HIS light flashed 15 million times.

The short glare flickered under movie marquees and on street corners. At Hastings, Granville, and Robson streets Foncie Pulice took photos of business colleagues, couples, and families, charging 75 cents for three pictures or $1 for five.

Taking an average of more than 1,000 photos six days a week for 45 years, Pulice ran a successful business while inadvertently documenting Vancouver.

A small portion of his immense life's work will be on display beginning June 6 at the Museum of Vancouver in the exhibition Foncie's Fotos: Man on the Street.

For the last three decades of his career as a street photographer, Pulice used a camera that vaguely resembled a robot sidekick in a 1950s science fiction movie. Fitted with wheels, the camera featured a steel body pieced together out of war surplus material that housed a movie reel's worth of film.

The contraption eventually rolled its way into the Museum of Vancouver where it was discovered by curator Joan Seidl.

Initially befuddled by the massive camera inscribed with the word Foncie's, Seidl recalled the ubiquitous nature of Foncie photos among many Vancouverites.

"You'd visit people who were donating artifacts and they'd whip out their family albums and you'd start to see these street photographs over and over and over again," she says.

Those photographs, mainly of pedestrians captured in mid-stride, were the work of a Britannia high school graduate who was looking to transition from his job as a house painter into the burgeoning field of street photography.

"He had a friend who was working as a street photographer for one of the local papers, and I think he observed that this friend was meeting lots of girls. Much more than he was," Seidl says.

In the mid-1930s companies like Metro Photos, Electric Photos, Souvenir Walkie Snaps, and Kandid Kamera employed photographers who snapped pictures for cash.

Pulice soon found work as an assistant street photographer, meeting many girls in the process.

Following the Second World War Pulice founded his own company: Foncie's Fotos.

With the public unable to get film, Pulice took thousands of photographs of beaming families and returning servicemen.

The business succeeded based on a tremendous work ethic and just a little bit of charm, according to Seidl.

"He would catch your eye, he would smile at you and the idea was you'd smile back. He'd snap the shutter and then hand you a little card," she says.

The card was the claim ticket, leading customers to the storefront where Pulice's wife, Ann, would match clients with their pictures.

» Supplied information
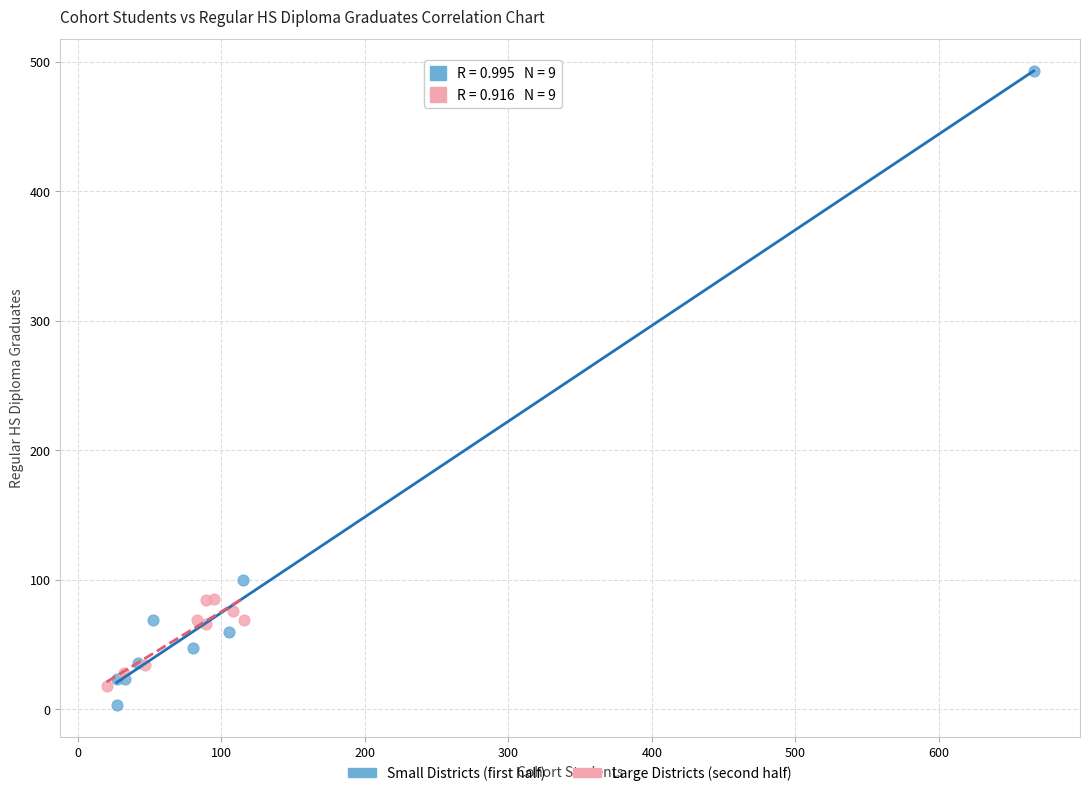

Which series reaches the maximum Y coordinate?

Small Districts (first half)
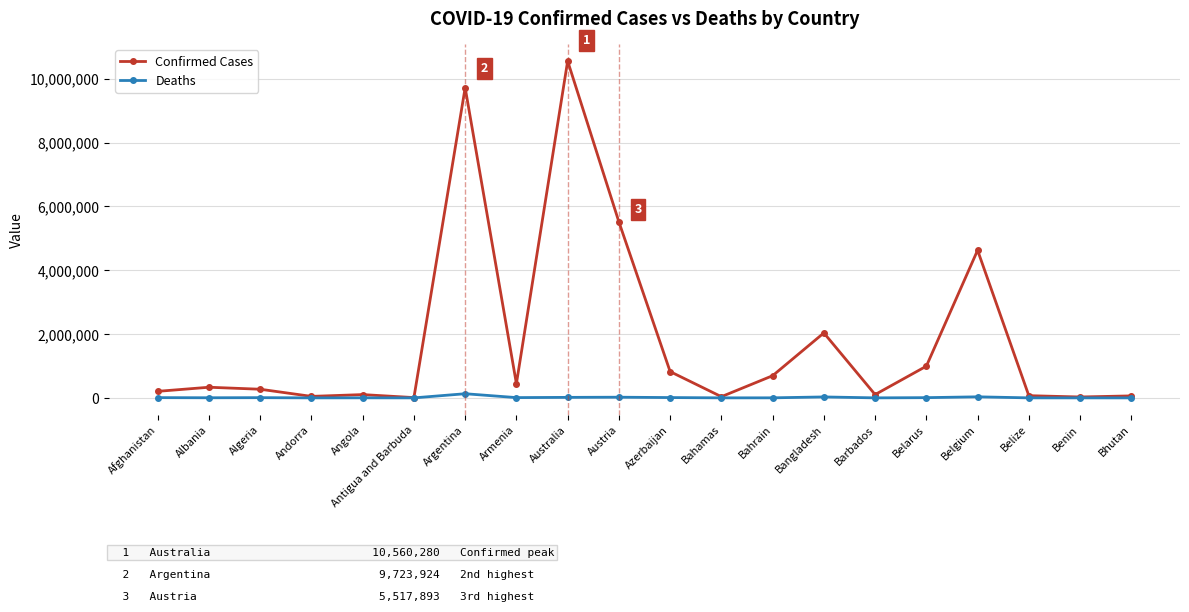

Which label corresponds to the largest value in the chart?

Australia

» Job 1
Please list the companies that, according to the article on Foncie Pulice above the listing, employed photographers to take pictures for cash in the mid-1930s.
» Job 2
In the article on Foncie Pulice, what did Pulice charge for five pictures?

» Exercise answer 1
Metro Photos, Electric Photos, Souvenir Walkie Snaps, Kandid Kamera

» Exercise answer 2
$1